Qian Cheng, Lobo Marques João Alexandre, de Alexandria Auzuir Ripardo, Fong Simon James
Institute of Data Engineering and Science, University of Saint Joseph, Macau SAR, China.
Laboratory of Applied Neurosciences, University of Saint Joseph, Macau SAR, China.
Sensors (Basel). 2025 Feb 27;25(5):1478. doi: 10.3390/s25051478.
Facial expression recognition (FER) is essential for discerning human emotions and is applied extensively in big data analytics, healthcare, security, and user experience enhancement. This study presents a comprehensive evaluation of ten state-of-the-art deep learning models-VGG16, VGG19, ResNet50, ResNet101, DenseNet, GoogLeNet V1, MobileNet V1, EfficientNet V2, ShuffleNet V2, and RepVGG-on the task of facial expression recognition using the FER2013 dataset. Key performance metrics, including test accuracy, training time, and weight file size, were analyzed to assess the learning efficiency, generalization capabilities, and architectural innovations of each model. EfficientNet V2 and ResNet50 emerged as top performers, achieving high accuracy and stable convergence using compound scaling and residual connections, enabling them to capture complex emotional features with minimal overfitting. DenseNet, GoogLeNet V1, and RepVGG also demonstrated strong performance, leveraging dense connectivity, inception modules, and re-parameterization techniques, though they exhibited slower initial convergence. In contrast, lightweight models such as MobileNet V1 and ShuffleNet V2, while excelling in computational efficiency, faced limitations in accuracy, particularly in challenging emotion categories like "fear" and "disgust". The results highlight the critical trade-offs between computational efficiency and predictive accuracy, emphasizing the importance of selecting appropriate architecture based on application-specific requirements. This research contributes to ongoing advancements in deep learning, particularly in domains such as facial expression recognition, where capturing subtle and complex patterns is essential for high-performance outcomes.
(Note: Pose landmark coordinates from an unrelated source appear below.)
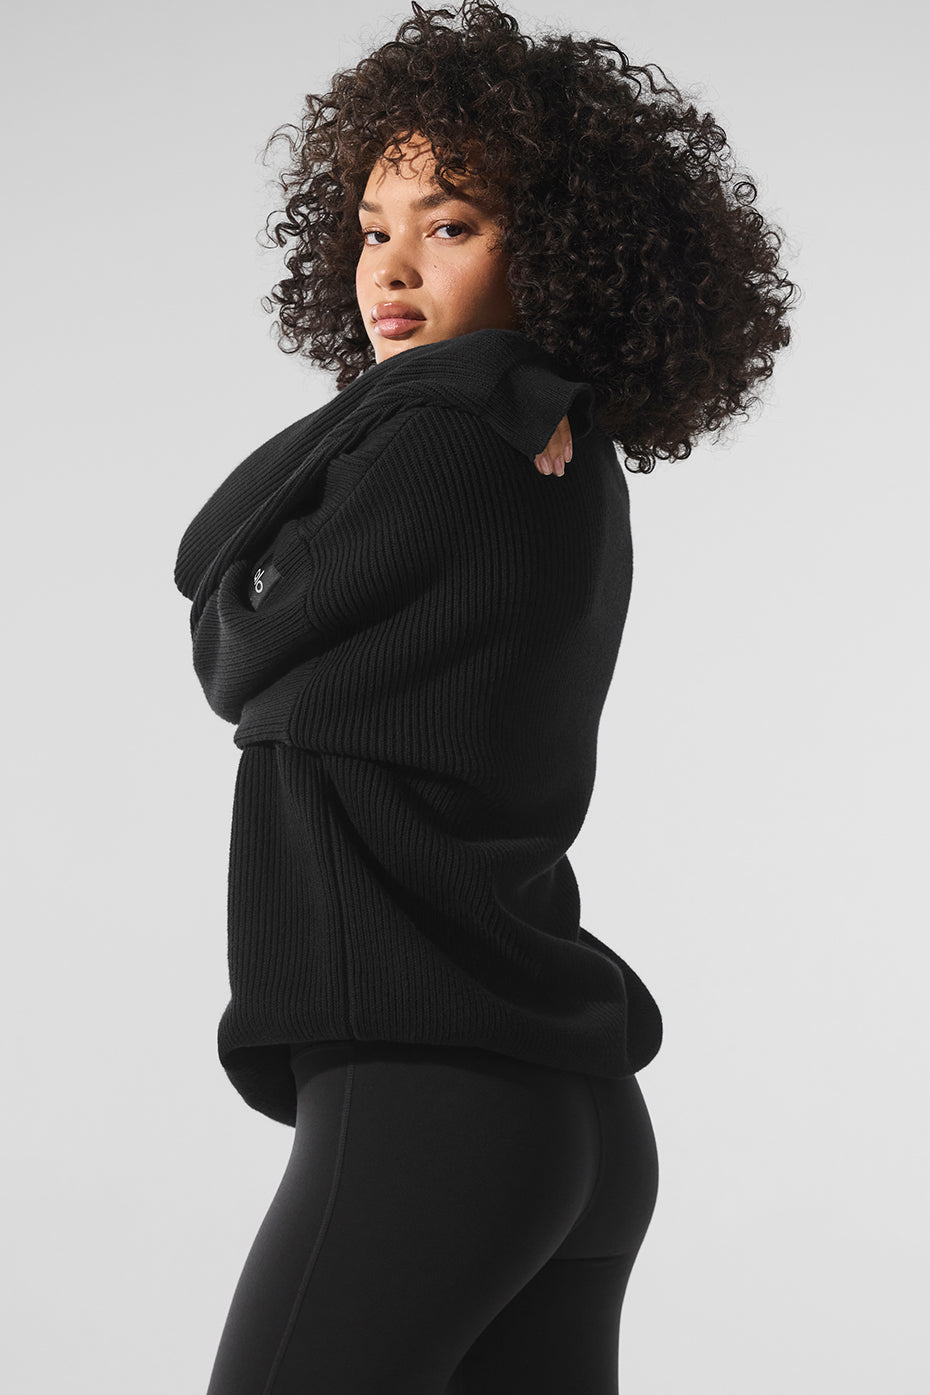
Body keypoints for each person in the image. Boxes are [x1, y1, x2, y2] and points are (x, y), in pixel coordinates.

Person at [174, 3, 798, 1391]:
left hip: (430, 1099)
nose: (390, 270)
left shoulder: (452, 444)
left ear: (554, 250)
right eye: (371, 229)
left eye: (450, 225)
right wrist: (487, 371)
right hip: (556, 1106)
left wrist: (456, 380)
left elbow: (223, 622)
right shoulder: (526, 445)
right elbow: (222, 568)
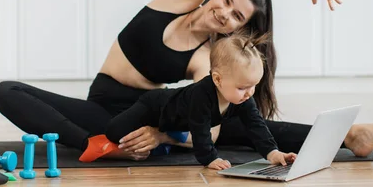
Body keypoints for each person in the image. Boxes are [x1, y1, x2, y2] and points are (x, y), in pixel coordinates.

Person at [0, 0, 373, 161]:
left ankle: (351, 135)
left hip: (149, 112)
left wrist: (159, 136)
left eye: (235, 17)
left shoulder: (206, 58)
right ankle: (108, 145)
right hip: (105, 108)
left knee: (241, 127)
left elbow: (208, 130)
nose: (224, 14)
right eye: (226, 1)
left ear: (239, 28)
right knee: (7, 91)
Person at [78, 31, 297, 170]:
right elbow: (200, 129)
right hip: (154, 106)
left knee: (174, 133)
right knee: (114, 131)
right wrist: (210, 158)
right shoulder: (202, 95)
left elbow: (255, 125)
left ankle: (162, 138)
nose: (250, 92)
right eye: (243, 87)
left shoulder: (243, 98)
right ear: (218, 79)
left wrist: (272, 152)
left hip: (176, 121)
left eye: (254, 85)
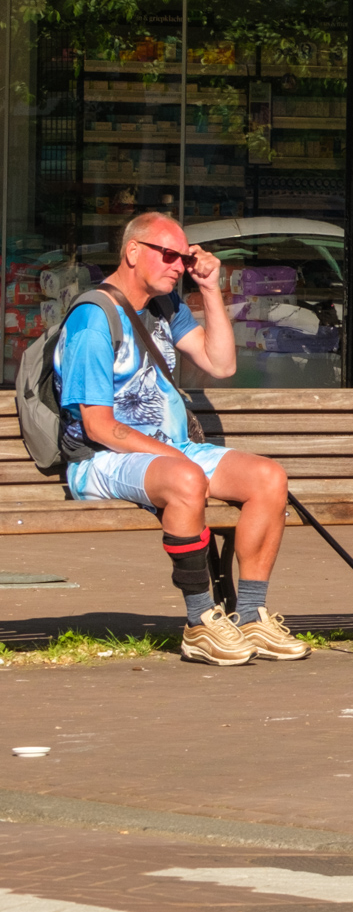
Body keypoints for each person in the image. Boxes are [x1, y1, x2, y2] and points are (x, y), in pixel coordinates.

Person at [53, 212, 306, 666]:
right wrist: (176, 459)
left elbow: (221, 364)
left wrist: (209, 288)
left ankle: (251, 616)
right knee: (186, 478)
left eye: (184, 258)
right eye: (169, 255)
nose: (179, 266)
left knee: (268, 478)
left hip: (170, 452)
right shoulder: (93, 319)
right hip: (101, 458)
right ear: (133, 252)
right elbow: (98, 427)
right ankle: (199, 624)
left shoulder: (166, 305)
面部表情识别(FER)对于辨别人类情感至关重要,并广泛应用于大数据分析、医疗保健、安全和用户体验增强等领域。本研究使用FER2013数据集,对十种先进的深度学习模型——VGG16、VGG19、ResNet50、ResNet101、DenseNet、GoogLeNet V1、MobileNet V1、EfficientNet V2、ShuffleNet V2和RepVGG——在面部表情识别任务上进行了全面评估。分析了关键性能指标,包括测试准确率、训练时间和权重文件大小,以评估每个模型的学习效率、泛化能力和架构创新。EfficientNet V2和ResNet50表现出色,通过复合缩放和残差连接实现了高精度和稳定收敛,能够以最小的过拟合捕捉复杂的情感特征。DenseNet、GoogLeNet V1和RepVGG也表现出强大的性能,利用密集连接、Inception模块和重新参数化技术,尽管它们的初始收敛较慢。相比之下,诸如MobileNet V1和ShuffleNet V2等轻量级模型虽然在计算效率方面表现出色,但在准确率方面存在局限性,尤其是在“恐惧”和“厌恶”等具有挑战性的情感类别中。结果突出了计算效率和预测准确率之间的关键权衡,强调了根据特定应用需求选择合适架构的重要性。这项研究为深度学习的持续发展做出了贡献,特别是在面部表情识别等领域,在这些领域中捕捉微妙和复杂的模式对于实现高性能结果至关重要。